Messaggio di cordoglio di Abdullah Öcalan per Sırrı Süreyya Önder
Il leader del popolo curdo Abdullah Öcalan ha inviato un messaggio di condoglianze al membro della delegazione di İmralı del Partito per l’uguaglianza dei popoli e la democrazia (Partito DEM) e vicepresidente del Parlamento Sırrı Süreyya Önder.  Il messaggio di Abdullah Öcalan: “In memoria del nostro caro Sırrı Süreyya Önder, La scomparsa del nostro cara Sırrı Süreyya Önder ha portato una profonda tristezza nei nostri cuori. Era una persona di grande valore, un vero figlio del popolo. La tradizione anatolica e turkmena ha perso un grande figlio, tutte le comunità e i popoli della nostra geografia hanno perso un grande compagno. Nutro un profondo rispetto per la sua memoria. Il 27 febbraio, durante il nostro ultimo incontro, aveva scritto l’ultima frase che avevamo aggiunto all’appello e voleva leggerlo di persona.

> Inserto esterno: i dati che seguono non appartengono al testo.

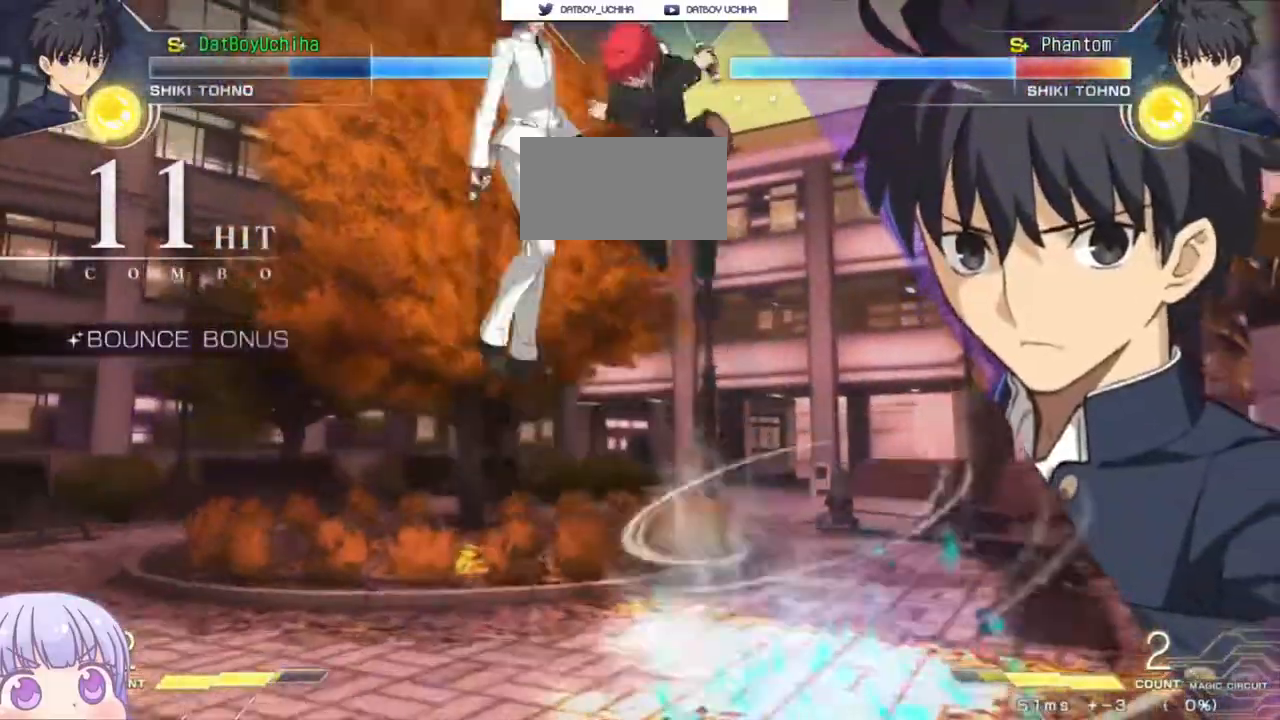
{"dt_ms": 500, "buttons": ["SQUARE"], "left_stick": "center", "events": [[200, "left_stick", "right"], [250, "CROSS", "down"], [250, "SQUARE", "down"], [333, "CROSS", "up"], [350, "SQUARE", "up"], [433, "left_stick", "center"], [483, "SQUARE", "down"]]}
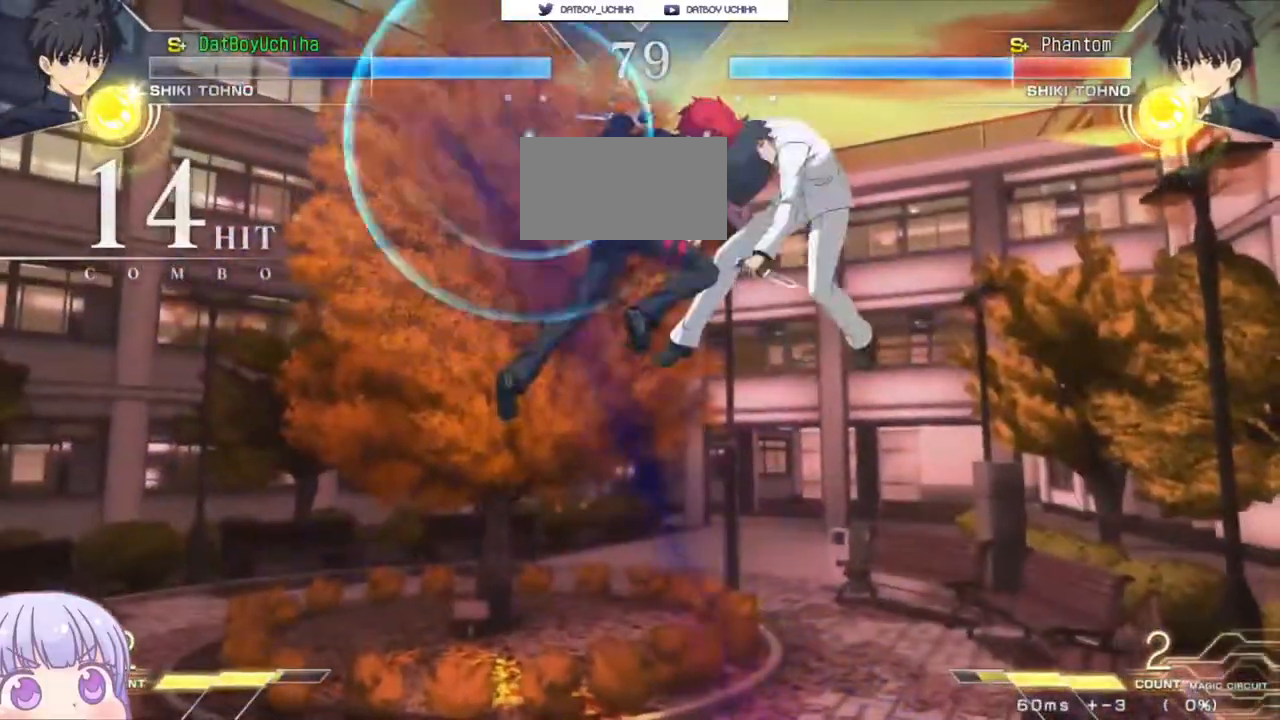
{"dt_ms": 500, "buttons": [], "left_stick": "up"}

La sua diligenza e il suo duro lavoro per la pacifica convivenza sono stati indimenticabili. Aveva una capacità magistrale nel trasformare tutta la negatività in positività. Era una vera identità di pace e una cultura di pace. Sapeva benissimo che la pace e il processo di pace avrebbero portato benefici a tutti noi, e questo era il suo grande desiderio. Questa speranza non può mai restare incompiuta. Ciò che è importante per tutti noi è portare questo spirito verso la pace e incoronarlo con il nome di Sırrı Süreyya Önder. Ancora una volta esprimo la mia eterna devozione alla tua memoria; Porgo le mie condoglianze alla sua preziosa famiglia, ai suoi amici, ai suoi cari e a tutti noi.  Le mie condoglianze  Abdullah Öcalan  3 maggio 2025”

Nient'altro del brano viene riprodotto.